** Exercise directions **
Whichever lines of the material contain "transportbransjen", copy each of them.

** The data **
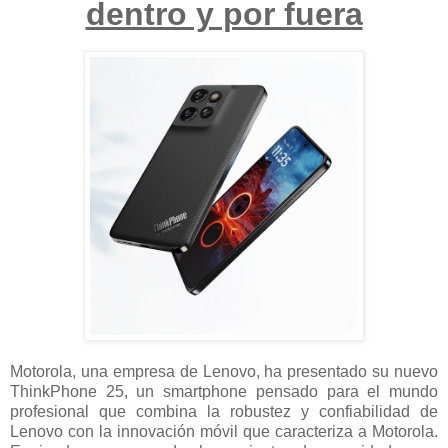
dentro y por fuera
Motorola, una empresa de Lenovo, ha presentado su nuevo
ThinkPhone 25, un smartphone pensado para el mundo
profesional que combina la robustez y confiabilidad de
Lenovo con la innovación móvil que caracteriza a Motorola.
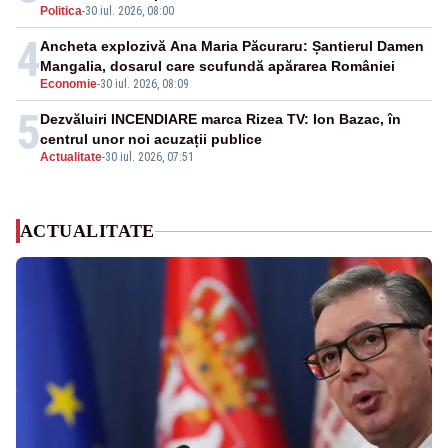
Politica
-
30 iul. 2026, 08:00
4
Ancheta explozivă Ana Maria Păcuraru: Șantierul Damen
Mangalia, dosarul care scufundă apărarea României
Economie
-
30 iul. 2026, 08:09
5
Dezvăluiri INCENDIARE marca Rizea TV: Ion Bazac, în
centrul unor noi acuzații publice
Actualitate
-
30 iul. 2026, 07:51
ACTUALITATE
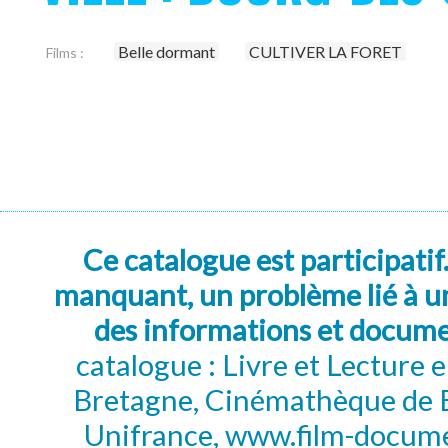
Belle dormant
CULTIVER LA FORET
Films :
Ce catalogue est participatif
manquant, un problème lié à un
des informations et docum
catalogue : Livre et Lecture
Bretagne, Cinémathèque de B
Unifrance, www.film-documen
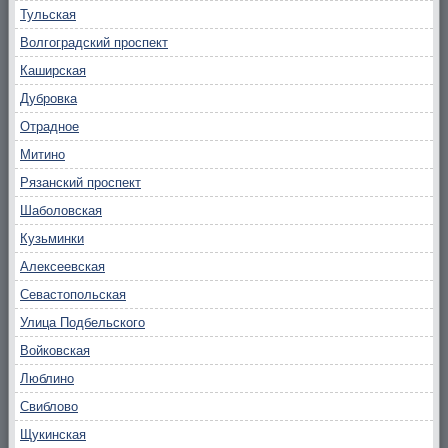
Тульская
Волгоградский проспект
Каширская
Дубровка
Отрадное
Митино
Рязанский проспект
Шаболовская
Кузьминки
Алексеевская
Севастопольская
Улица Подбельского
Войковская
Люблино
Свиблово
Щукинская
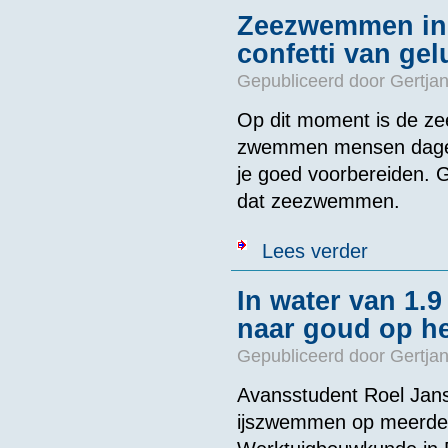
Zeezwemmen in d
confetti van gel
Gepubliceerd door
Gertjan
Op dit moment is de ze
zwemmen mensen dagelij
je goed voorbereiden. G
dat zeezwemmen.
over Zeezwemme
Lees verder
In water van 1.
naar goud op h
Gepubliceerd door
Gertjan
Avansstudent Roel Jans
ijszwemmen op meerder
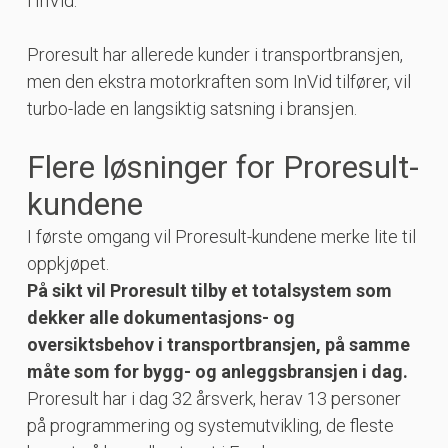
i InVid.
Proresult har allerede kunder i transportbransjen,
men den ekstra motorkraften som InVid tilfører, vil
turbo-lade en langsiktig satsning i bransjen.
Flere løsninger for Proresult-
kundene
I første omgang vil Proresult-kundene merke lite til
oppkjøpet.
På sikt vil Proresult tilby et totalsystem som
dekker alle dokumentasjons- og
oversiktsbehov i transportbransjen, på samme
måte som for bygg- og anleggsbransjen i dag.
Proresult har i dag 32 årsverk, herav 13 personer
på programmering og systemutvikling, de fleste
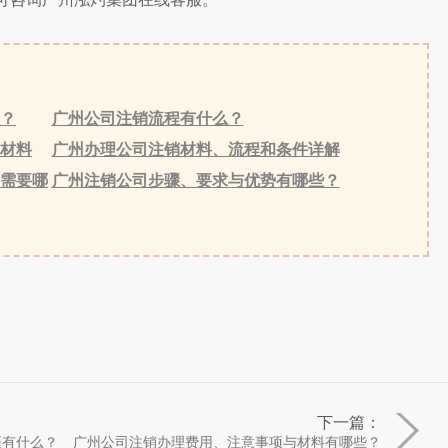
？
广州公司注销流程有什么？
材料
广州办理公司注销材料、流程和条件详解
需要哪
广州注销公司步骤、要求与优势有哪些？
下一篇：
项有什么？
广州公司注销办理费用、注意事项与材料有哪些？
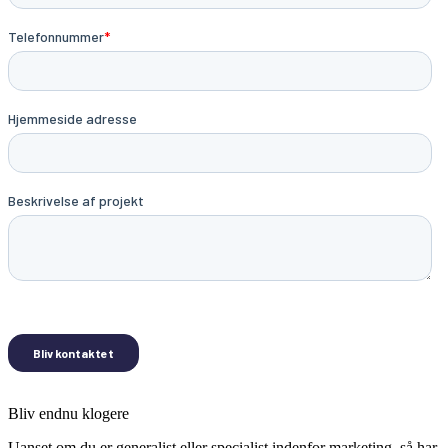
Bliv endnu klogere
Uanset om du er generalist eller specialist indenfor marketing, så har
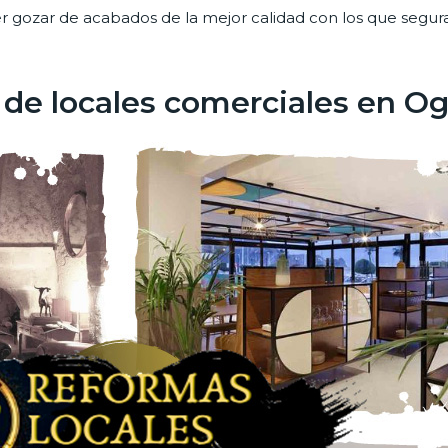
er gozar de acabados de la mejor calidad con los que segu
de locales comerciales en Og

** Reply **
Proresult har allerede kunder i transportbransjen,
oversiktsbehov i transportbransjen, på samme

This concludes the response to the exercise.